Now, you can say that none of these foods is inherently dangerous or poisonous, but they do contain long lists of additives: artificial ingredients, hydrogenated oils, preservatives, refined sugars, and sodium. They also can contain very little fiber. high-quality protein, and nutrients.
I began becoming aware of ingredients little by little. When I noticed the changes in my gut health and energy levels, I was propelled to keep going. This change didn’t take that much effort – just a mindset shift: thinking about how foods affect my body, thinking of my body as an exact result of what I ate, and wanting to feel better.
I was lazy about food before clean eating and I’m still lazy about food. I’m not a big cook or someone who loves grocery shopping. I don’t pour over recipes, make peanut butter from scratch (though I’d like to), or track every gram of sugar. But clean eating has become so automatic for me that I can think about food as little as I want.
Make Good Choices
Your transition from eating too many overly processed foods to more natural, wholesome foods may happen over a period of a year or more. Quick, global diet changes are also quick to die.

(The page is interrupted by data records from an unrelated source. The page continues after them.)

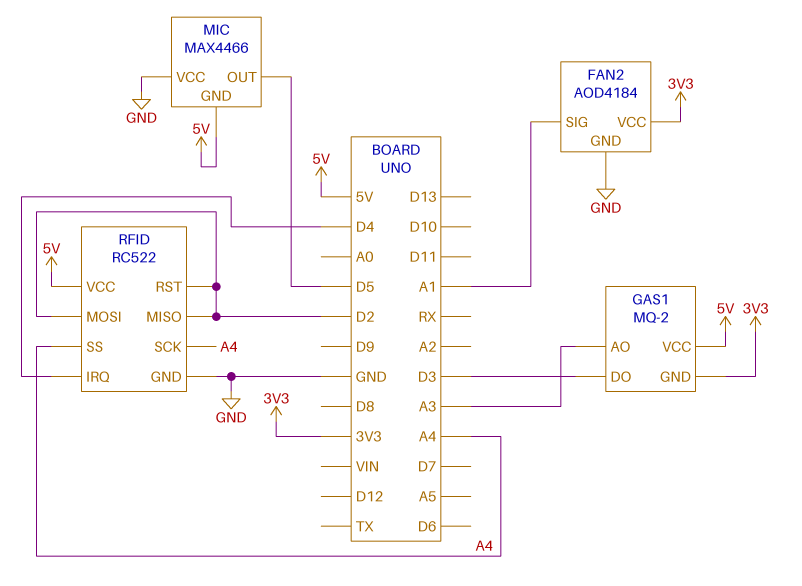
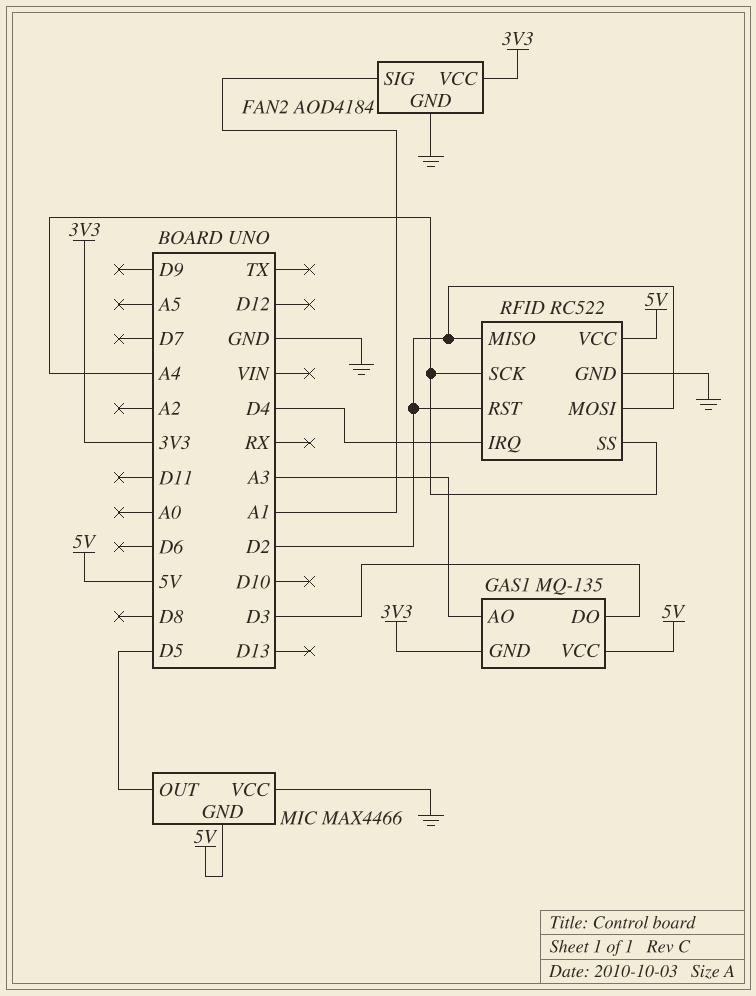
GAS1: MQ-2 -> MQ-135

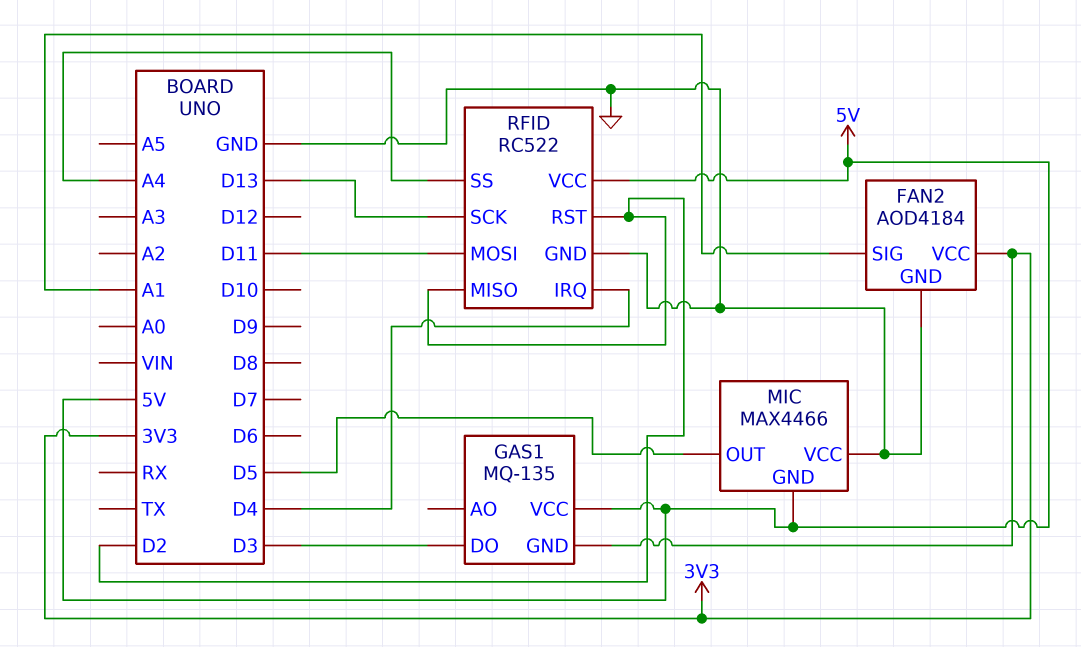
GAS1 pin AO: A3 -> none
RFID pin MOSI: D2 -> D11
RFID pin SCK: A4 -> D13

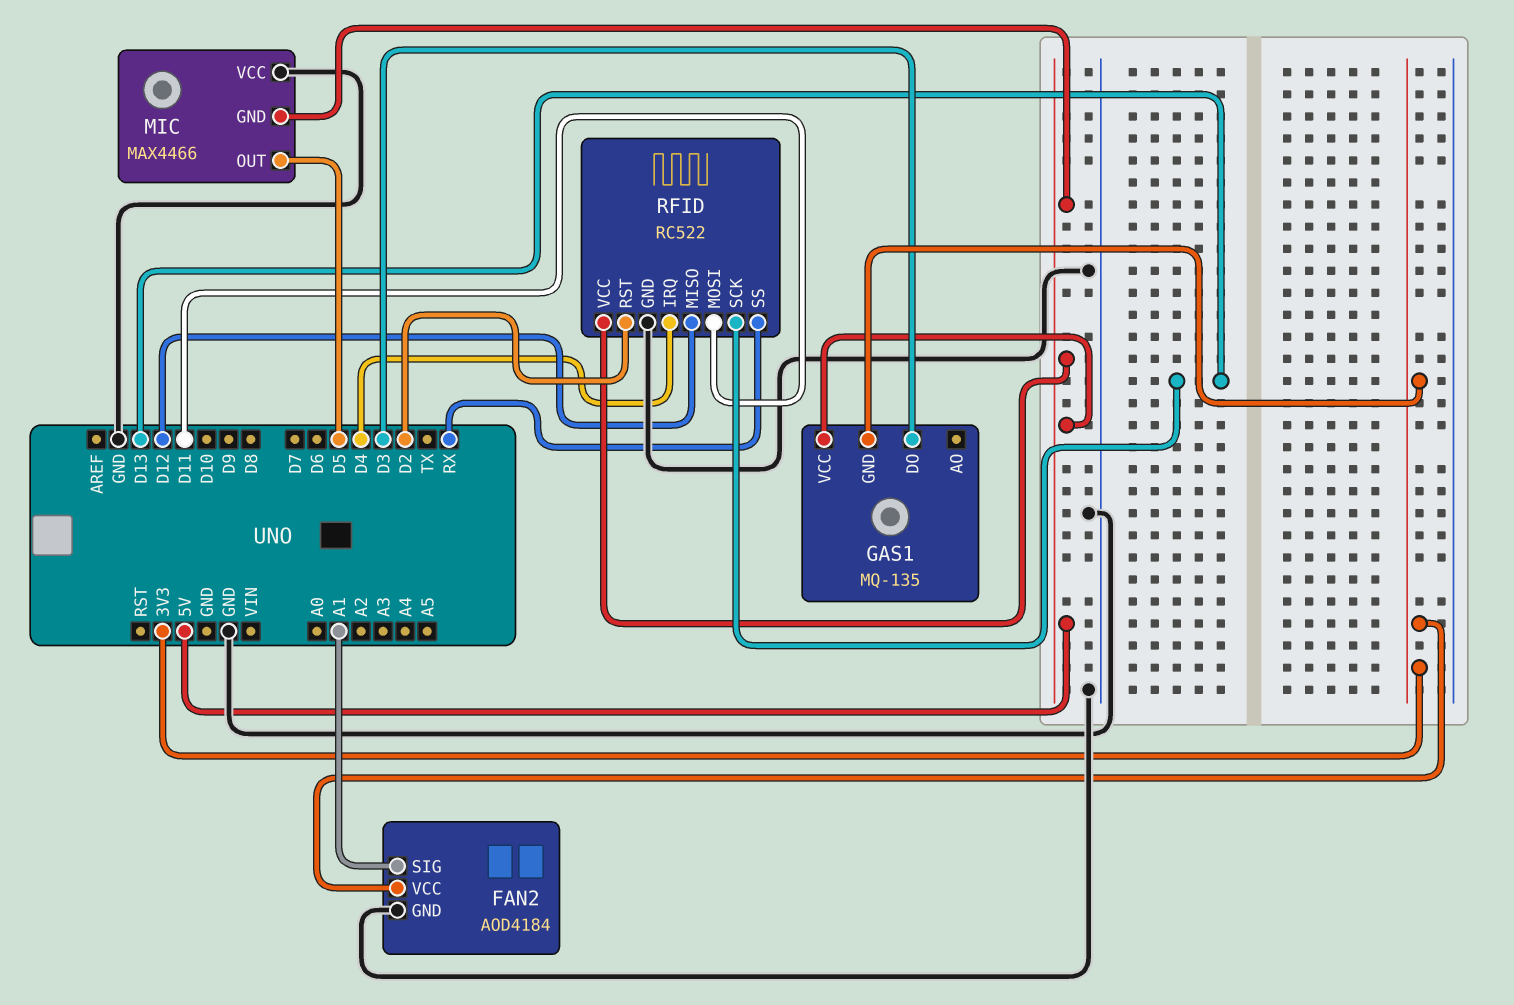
RFID pin MISO: D2 -> D12
RFID pin SS: A4 -> RX

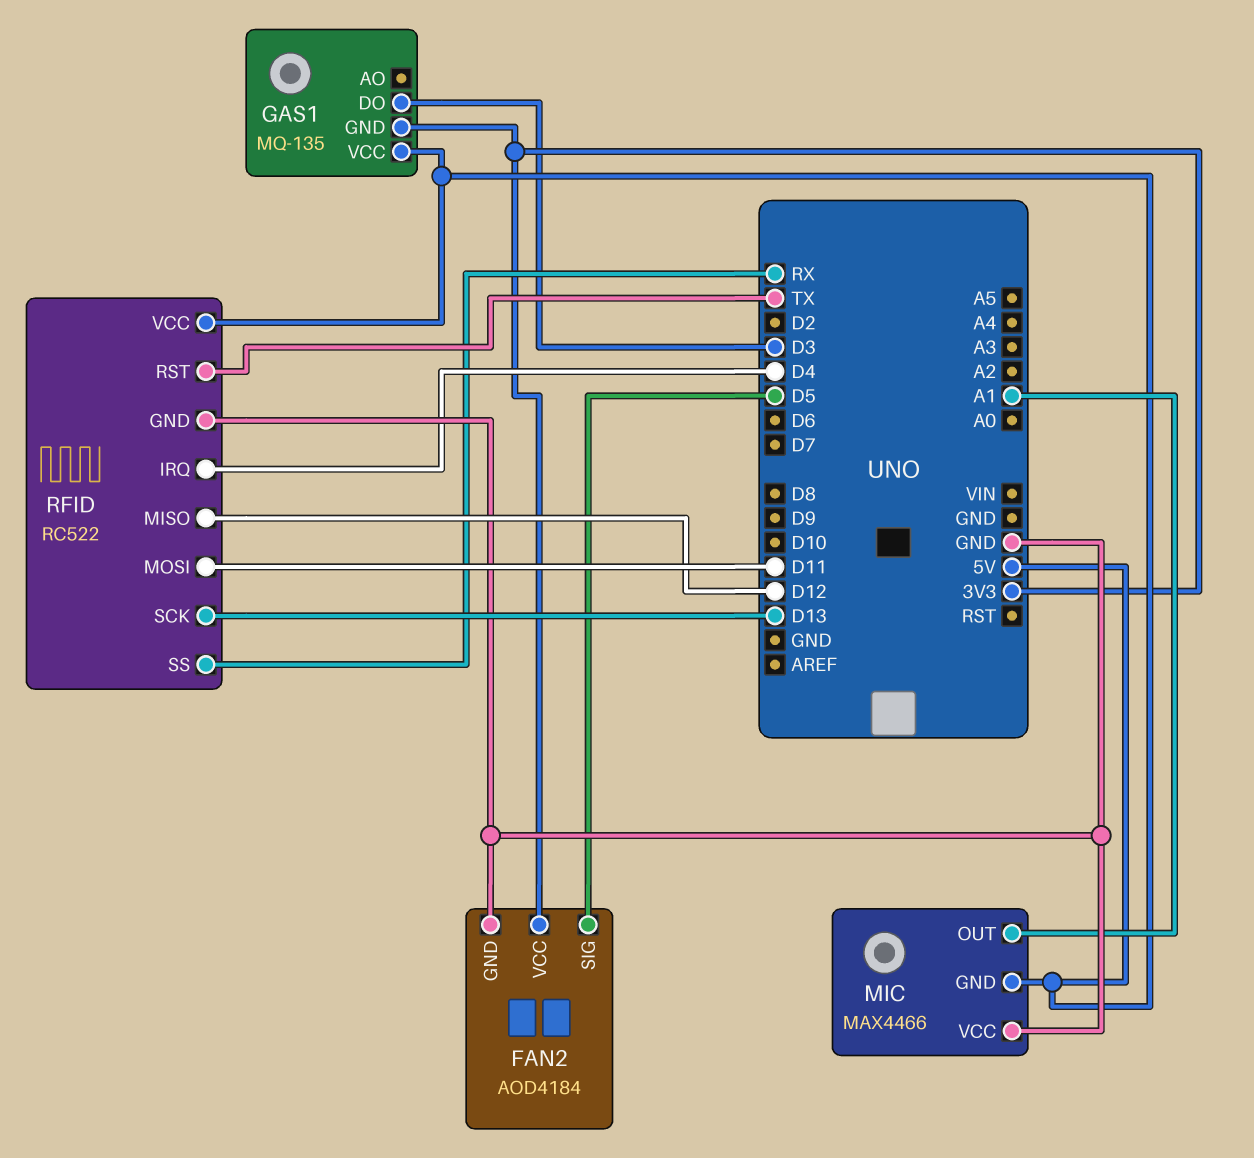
FAN2 pin SIG: A1 -> D5
MIC pin OUT: D5 -> A1
RFID pin RST: D2 -> TX

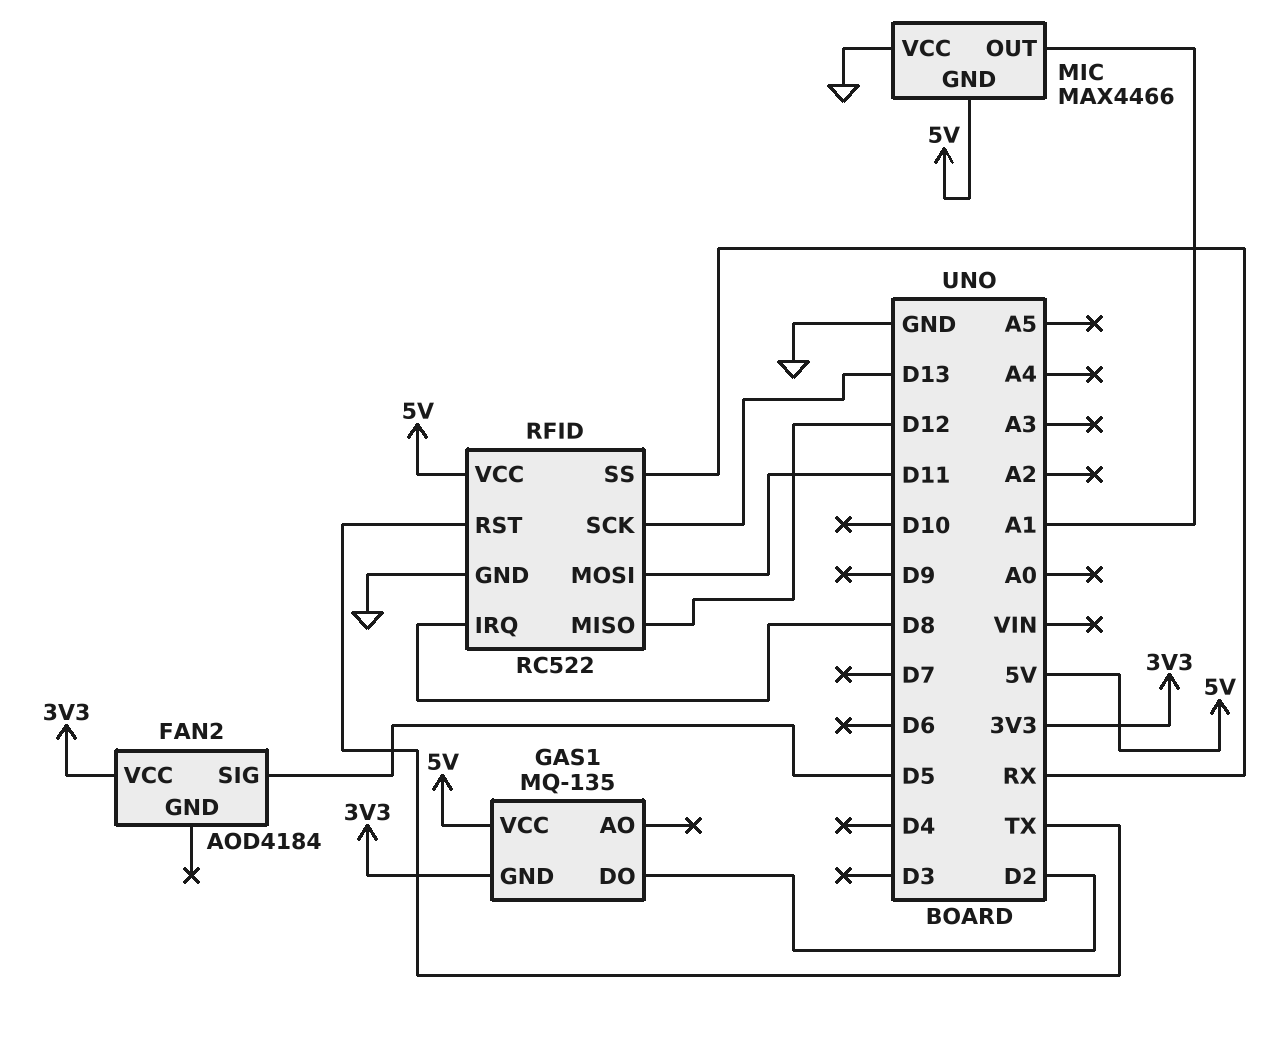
FAN2 pin GND: GND -> none
GAS1 pin DO: D3 -> D2
RFID pin IRQ: D4 -> D8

I slowly built an awareness of processed foods and at the same time an intolerance of salty, fatty, artificially enhanced food products. At first, eating a processed garden burger was an improvement over a fast-food burger. Over time, even a garden burger became too salty and overprocessed for me.
Now, much of what I choose to eat is unconscious; that is, I barely have to think about it because I follow my gut. To break it down:
- The fewer ingredients, the better.
- The closer a food is to its natural state, the better.
- The more fiber, the better.
- The less refined sugar and fat, the better.
When you eat this way, you leave more room for vitamins, minerals, and fiber in your diet instead of empty, calorie-dense foods that leave you hungry a short time later.
Be a Creature of Habit
Habits let you be on automatic pilot, and that’s really the key to consistent clean eating. You’ll notice that none of these habits involve deprivation or obsessing:
- I bring healthy snacks when I leave the house so I’m not caught hungry and desperate for calories.
- I aim to eat a salad every day for lunch, along with lean protein like tuna, turkey, or chicken.
- I always have a full water bottle or glass nearby.
- I cook my lunch staples in advance and freeze them in individual-sized portions.
- I drink iced tea instead of soda or juice.
- I minimize alcohol.
- I indulge in sweets and treats on birthdays and special occasions (and I don’t crave them otherwise).
- I don’t keep sugary treats in the house (unless for short periods around holidays when my daughter gets them).
- I eat regularly without really thinking about. When I’m hungry, I reach for one of my healthy snacks or I realize that it’s lunch or dinner time.
- I eat enough at my meals so that I’m not hungry at night or snacking wildly.
- I have a rotation of healthy recipes I can rely on.
- I minimize eating out and when I do, I need to know what’s in my food.
Being on automatic pilot is what makes clean eating such an effective nutritional strategy. When clean eating is a set of habits, you stick to your appropriate calorie intake automatically. Your gut is healthier. And you don’t have to think about food all the time.